Trying New Things
“Elbows in, chisel down, now hammer”.
The studio filled with noise as we all picked up our hammers and started bashing our stones.
This was stone sculpting 101, on the last day of our first week of the MA Arts + Place program at Dartington, UK. I was full of enthusiasm, rearing to try new things. Until standing at my designated bench space, I met my lump of stone for the first time.
It was like staring at a blank page of paper, but worse. This stone sculpting required me to think in 3D which is really not my strongpoint.
For two hours I fervently invoked the spirit of Michelangelo hoping for some imaginative spirit to arise and speak to me from the stone. I kept thinking the chisel marks were ‘emotive’ and raw – really they were my feeble attempts to coax this square of stone into life.
Our tutor showed us a vertebra of a prehistoric crocodile which was embedded into a stone she was once carving.

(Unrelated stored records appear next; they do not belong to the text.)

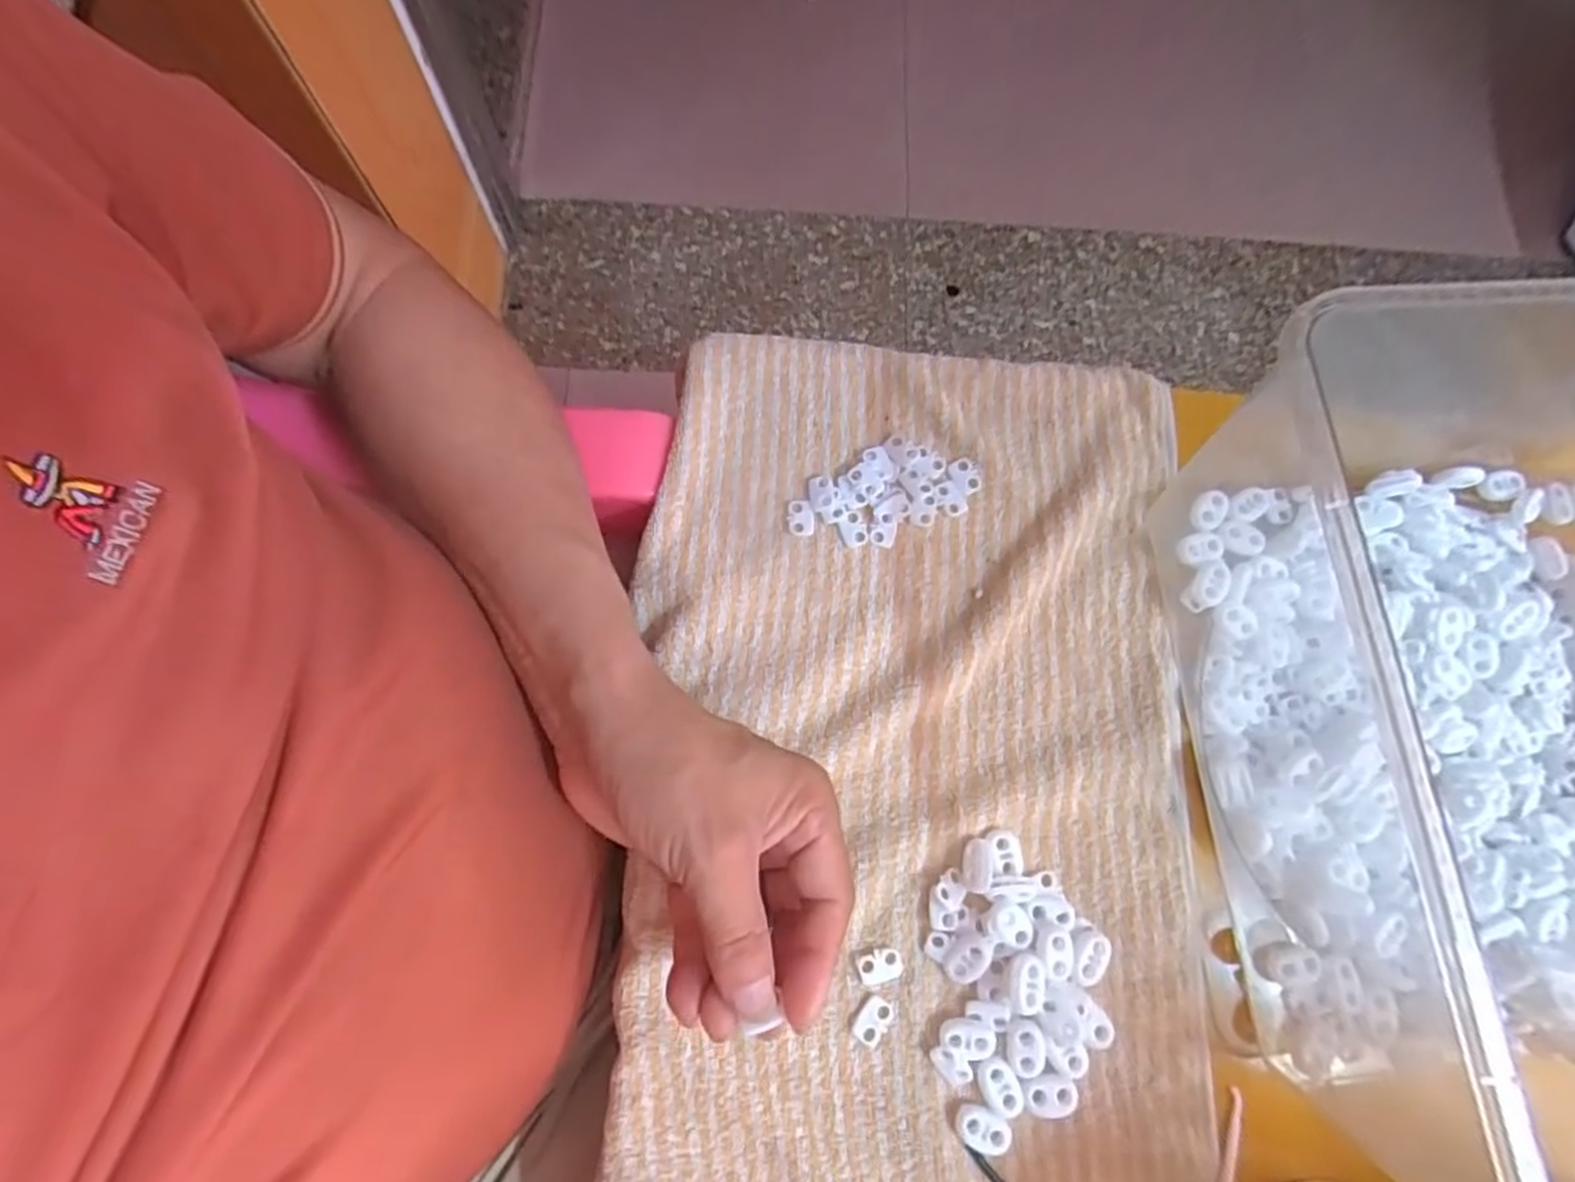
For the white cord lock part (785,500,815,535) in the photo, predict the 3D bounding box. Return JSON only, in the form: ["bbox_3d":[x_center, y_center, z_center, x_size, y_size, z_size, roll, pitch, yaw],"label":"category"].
[{"bbox_3d":[0.007,-0.035,0.359,0.013,0.004,0.017,0,77,-4],"label":"white cord lock part"}]

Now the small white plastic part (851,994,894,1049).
[{"bbox_3d":[0.035,0.179,0.308,0.014,0.004,0.019,29,77,5],"label":"small white plastic part"}]

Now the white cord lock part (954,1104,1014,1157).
[{"bbox_3d":[0.079,0.218,0.300,0.023,0.004,0.016,13,76,1],"label":"white cord lock part"}]

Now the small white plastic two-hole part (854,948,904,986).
[{"bbox_3d":[0.039,0.159,0.314,0.019,0.004,0.013,-13,77,-5],"label":"small white plastic two-hole part"}]

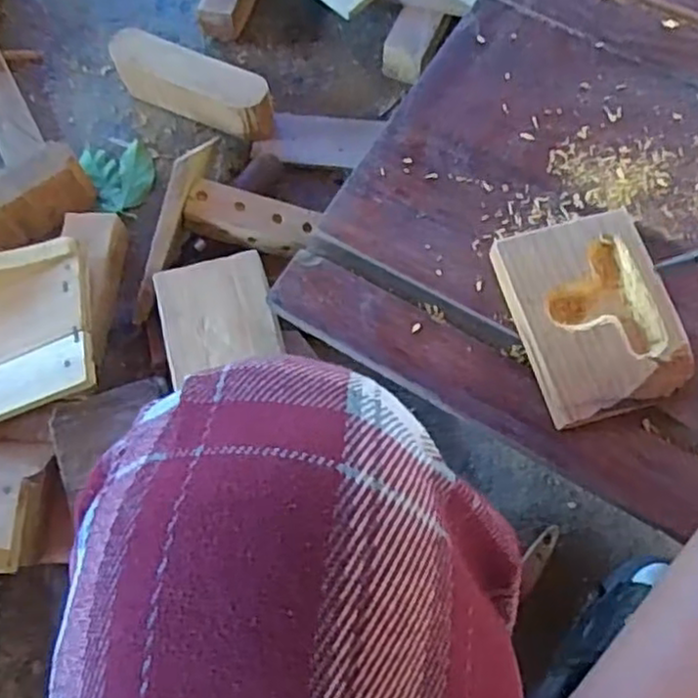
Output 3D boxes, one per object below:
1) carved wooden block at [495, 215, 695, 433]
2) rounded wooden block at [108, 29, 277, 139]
[{"bbox_3d":[0.175,-0.024,0.503,0.105,0.028,0.142,-16,70,-5],"label":"carved wooden block"},{"bbox_3d":[-0.174,-0.289,0.778,0.198,0.076,0.046,25,72,10],"label":"rounded wooden block"}]

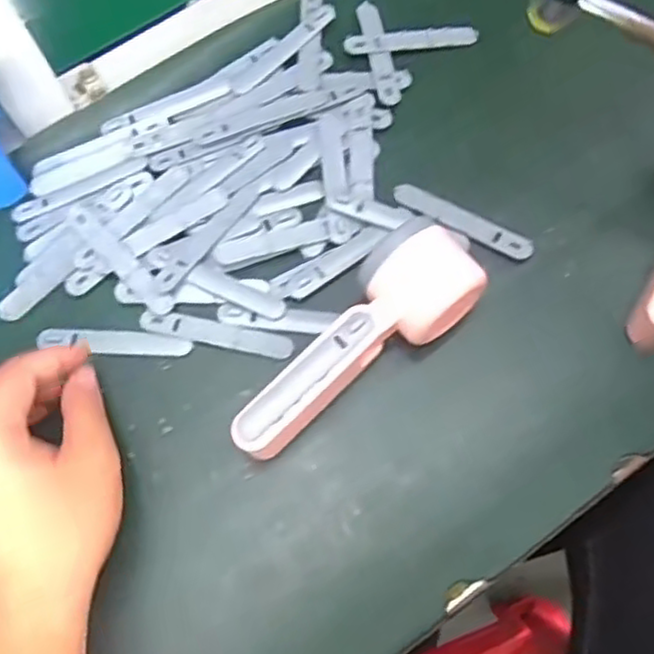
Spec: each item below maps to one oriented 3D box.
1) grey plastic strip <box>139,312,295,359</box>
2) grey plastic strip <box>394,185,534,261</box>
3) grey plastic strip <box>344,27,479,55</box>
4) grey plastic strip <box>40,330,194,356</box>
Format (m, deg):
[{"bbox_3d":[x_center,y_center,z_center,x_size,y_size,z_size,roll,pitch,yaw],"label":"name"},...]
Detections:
[{"bbox_3d":[-0.067,0.004,0.428,0.094,0.004,0.015,10,69,7],"label":"grey plastic strip"},{"bbox_3d":[0.086,-0.068,0.450,0.094,0.004,0.016,30,76,16],"label":"grey plastic strip"},{"bbox_3d":[0.060,-0.202,0.495,0.093,0.009,0.015,-5,68,0],"label":"grey plastic strip"},{"bbox_3d":[-0.131,0.011,0.430,0.095,0.005,0.014,4,68,4],"label":"grey plastic strip"}]

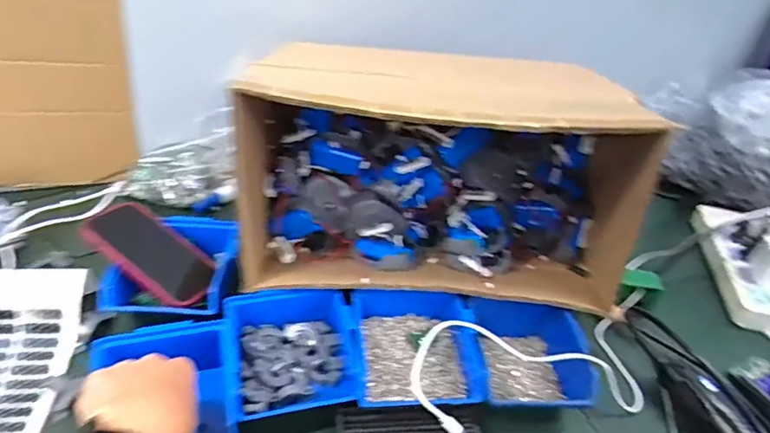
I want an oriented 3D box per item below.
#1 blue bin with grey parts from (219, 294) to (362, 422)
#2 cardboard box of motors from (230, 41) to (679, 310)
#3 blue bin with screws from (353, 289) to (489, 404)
[{"bbox_3d":[-0.093,0.133,0.524,0.121,0.051,0.139,-4,37,-13],"label":"blue bin with grey parts"},{"bbox_3d":[0.064,-0.055,0.616,0.410,0.237,0.280,5,36,0],"label":"cardboard box of motors"},{"bbox_3d":[0.028,0.134,0.535,0.118,0.051,0.134,0,37,-8],"label":"blue bin with screws"}]

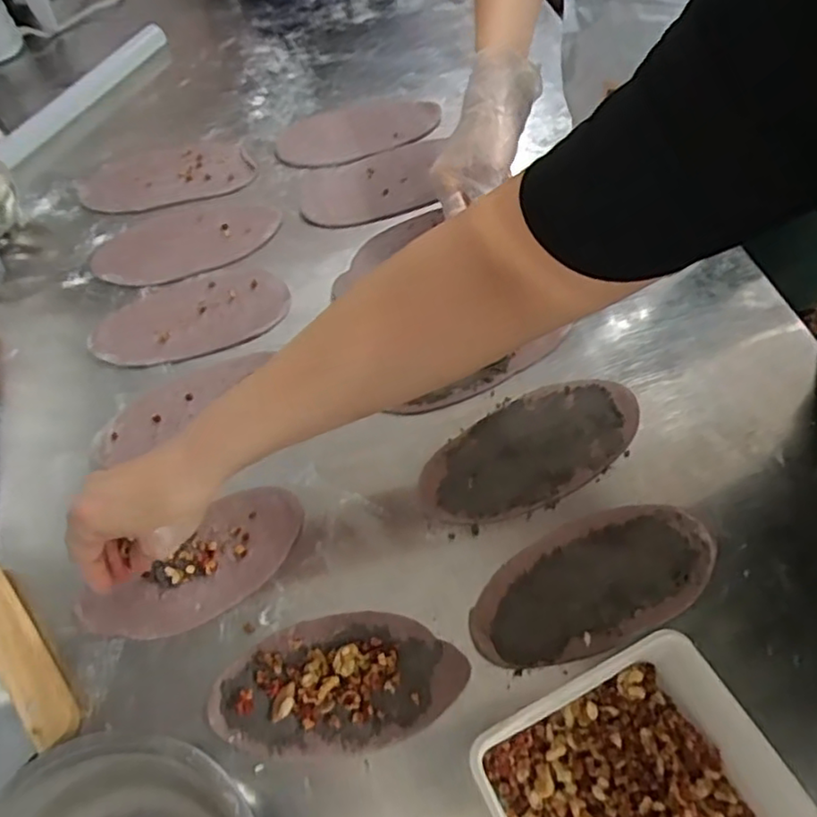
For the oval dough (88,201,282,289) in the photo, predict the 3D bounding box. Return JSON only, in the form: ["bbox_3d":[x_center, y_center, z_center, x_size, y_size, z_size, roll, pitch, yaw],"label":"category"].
[{"bbox_3d":[-0.224,-0.170,0.646,0.183,0.008,0.094,-18,61,-8],"label":"oval dough"}]

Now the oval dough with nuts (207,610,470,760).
[{"bbox_3d":[-0.048,0.184,0.429,0.167,0.016,0.086,-8,60,-3],"label":"oval dough with nuts"}]

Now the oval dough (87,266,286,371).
[{"bbox_3d":[-0.204,-0.089,0.597,0.177,0.009,0.090,-16,60,-7],"label":"oval dough"}]

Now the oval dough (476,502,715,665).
[{"bbox_3d":[0.133,0.125,0.460,0.184,0.009,0.086,-21,61,-10],"label":"oval dough"}]

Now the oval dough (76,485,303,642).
[{"bbox_3d":[-0.155,0.118,0.470,0.166,0.013,0.070,-32,63,-18],"label":"oval dough"}]

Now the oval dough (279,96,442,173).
[{"bbox_3d":[-0.056,-0.321,0.730,0.189,0.006,0.098,-27,62,-13],"label":"oval dough"}]

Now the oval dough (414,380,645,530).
[{"bbox_3d":[0.102,0.033,0.517,0.192,0.009,0.089,-29,63,-14],"label":"oval dough"}]

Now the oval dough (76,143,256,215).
[{"bbox_3d":[-0.267,-0.256,0.701,0.183,0.009,0.082,-17,61,-8],"label":"oval dough"}]

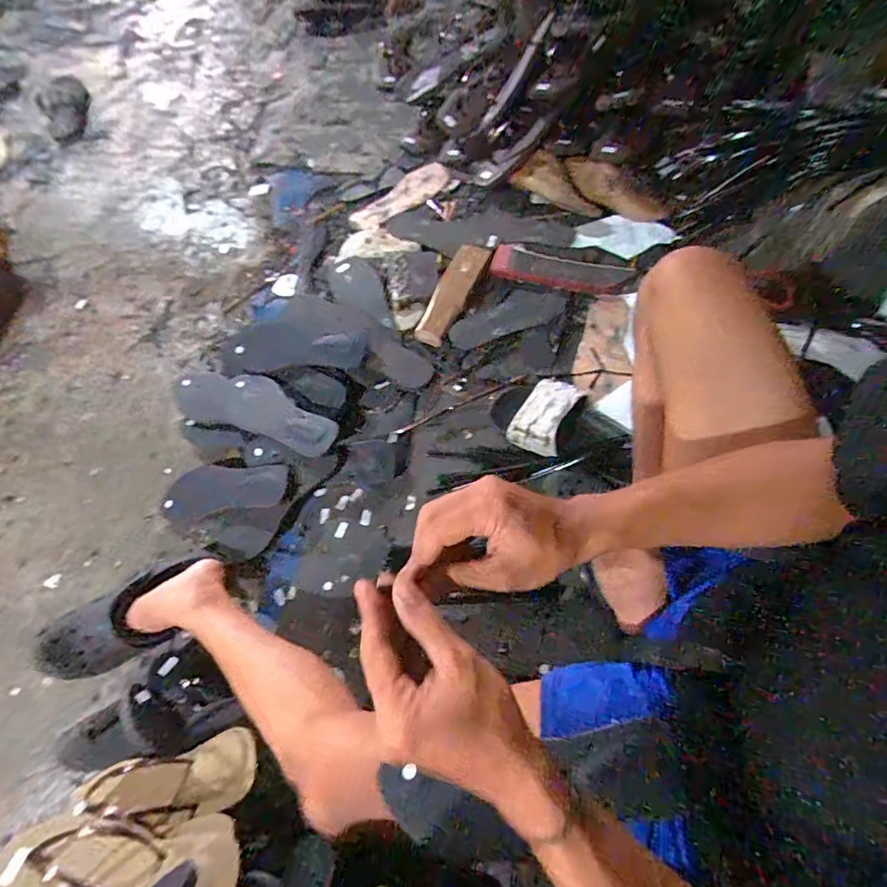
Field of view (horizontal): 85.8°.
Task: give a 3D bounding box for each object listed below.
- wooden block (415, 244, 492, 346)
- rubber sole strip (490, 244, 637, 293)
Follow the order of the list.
[{"bbox_3d":[0.020,-0.276,0.860,0.064,0.032,0.217,22,72,13],"label":"wooden block"},{"bbox_3d":[0.215,-0.319,0.878,0.245,0.043,0.052,14,70,10],"label":"rubber sole strip"}]

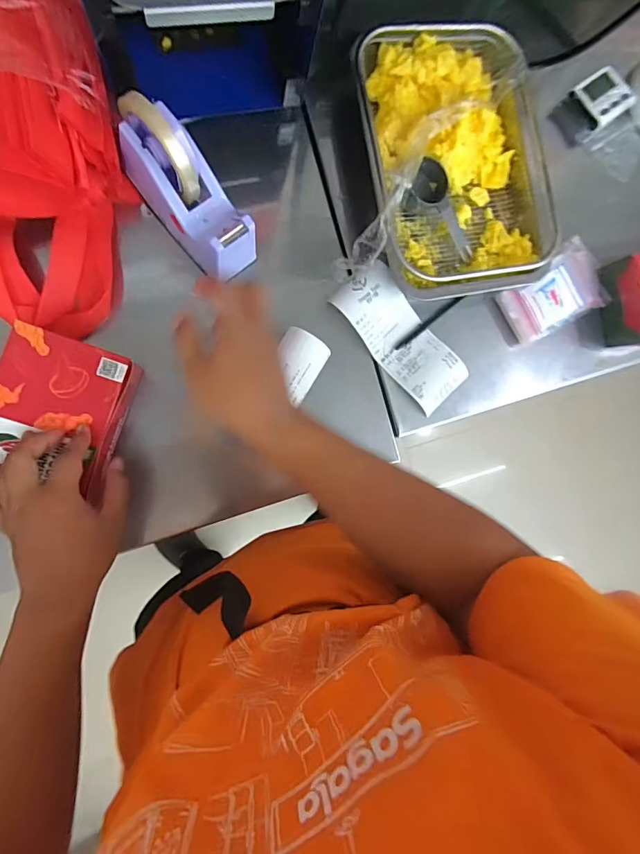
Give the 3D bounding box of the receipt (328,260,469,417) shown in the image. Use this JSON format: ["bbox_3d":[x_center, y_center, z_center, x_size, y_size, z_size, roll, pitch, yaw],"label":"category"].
[{"bbox_3d":[0.100,-0.108,0.539,0.078,0.023,0.184,-45,97,-7],"label":"receipt"}]

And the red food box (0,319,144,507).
[{"bbox_3d":[-0.261,-0.003,0.434,0.118,0.051,0.167,19,87,-9],"label":"red food box"}]

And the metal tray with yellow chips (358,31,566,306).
[{"bbox_3d":[0.160,-0.314,0.525,0.219,0.062,0.303,-8,92,-9],"label":"metal tray with yellow chips"}]

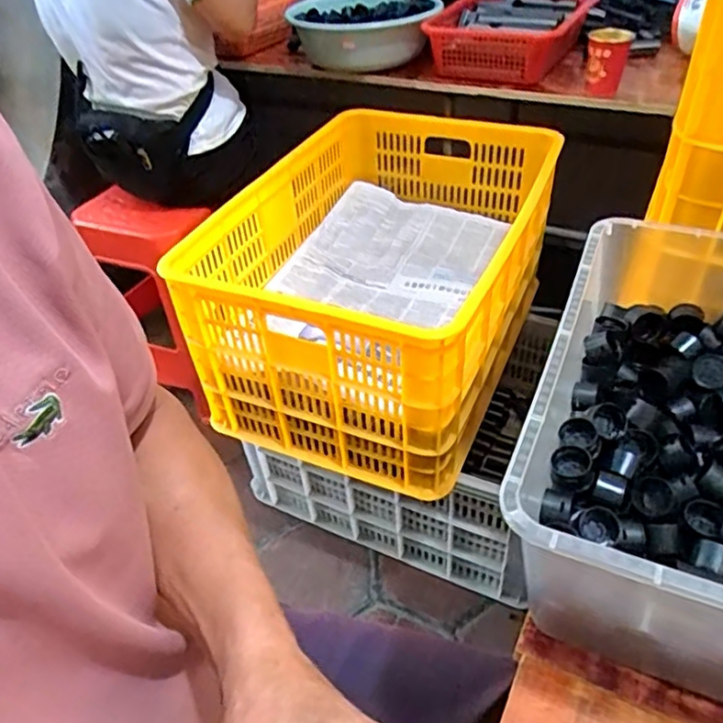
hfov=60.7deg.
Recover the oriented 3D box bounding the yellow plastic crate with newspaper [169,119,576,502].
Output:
[{"bbox_3d":[0.038,-0.139,1.027,0.428,0.325,0.603,17,45,23],"label":"yellow plastic crate with newspaper"}]

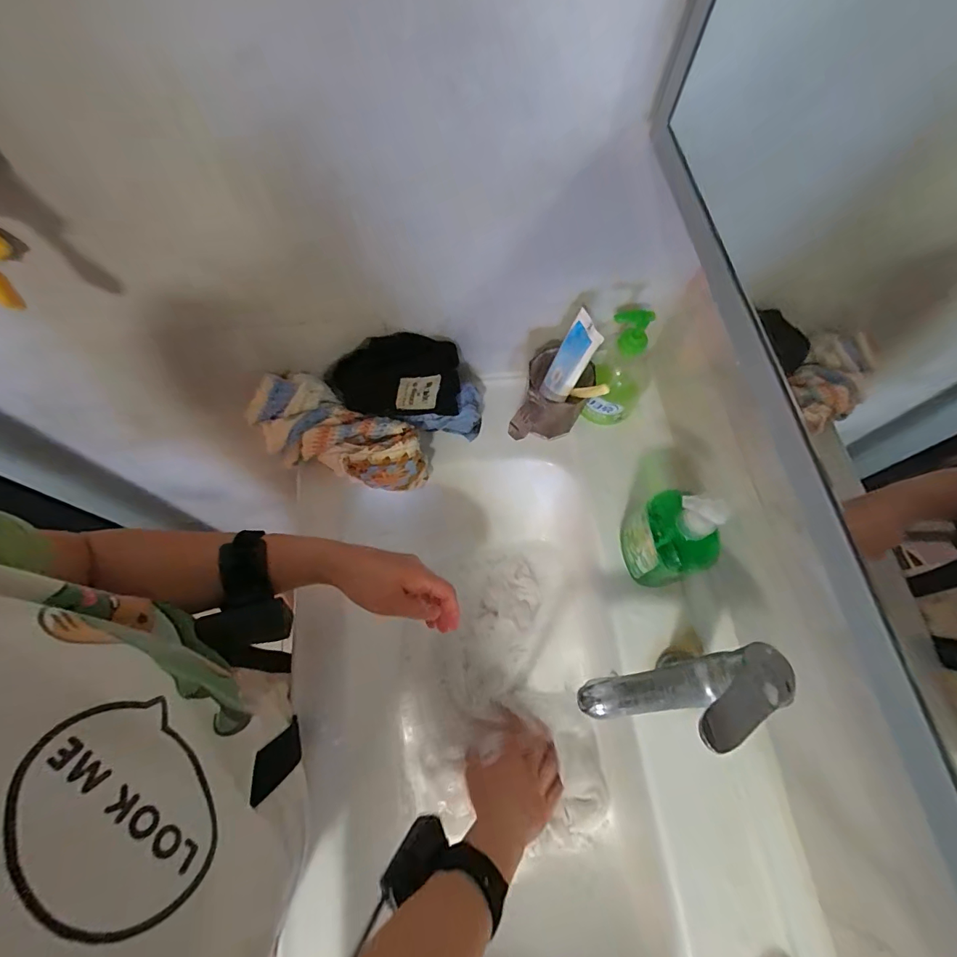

A very rare occurrence, although not totally unexpected as shells and fossils have been found in stones before. As we cut our way into it, a slight sulphur smell wafted out. This is a particular feature of Portland stone, as it comes from Portland, an island off the Jurassic coast near Weymouth in Dorset.
She looked at my carving and spotted the curve of an embedded shell. I tried to follow its lines but couldn’t manage to release the shape of it. What emerged instead was a sort of anamorphic shape, similar to ones I have made in paper several years ago. I hadn’t started out with a clear plan or thinking about what to carve like some of the other students. I wanted the stone to speak to me instead.
Now I felt like it was whispering its story. It seemed to talk of ancient creatures and waterways, curving through the landscape. With ten minutes to go before the end of our experimental stone carving session, I had almost despaired of finding out what this stone had to share with me.
“Oh look, this could be where it’s eye belongs”, said the tutor. She gave me a hand drill and left me to create the eye of the stone creature. Amazing!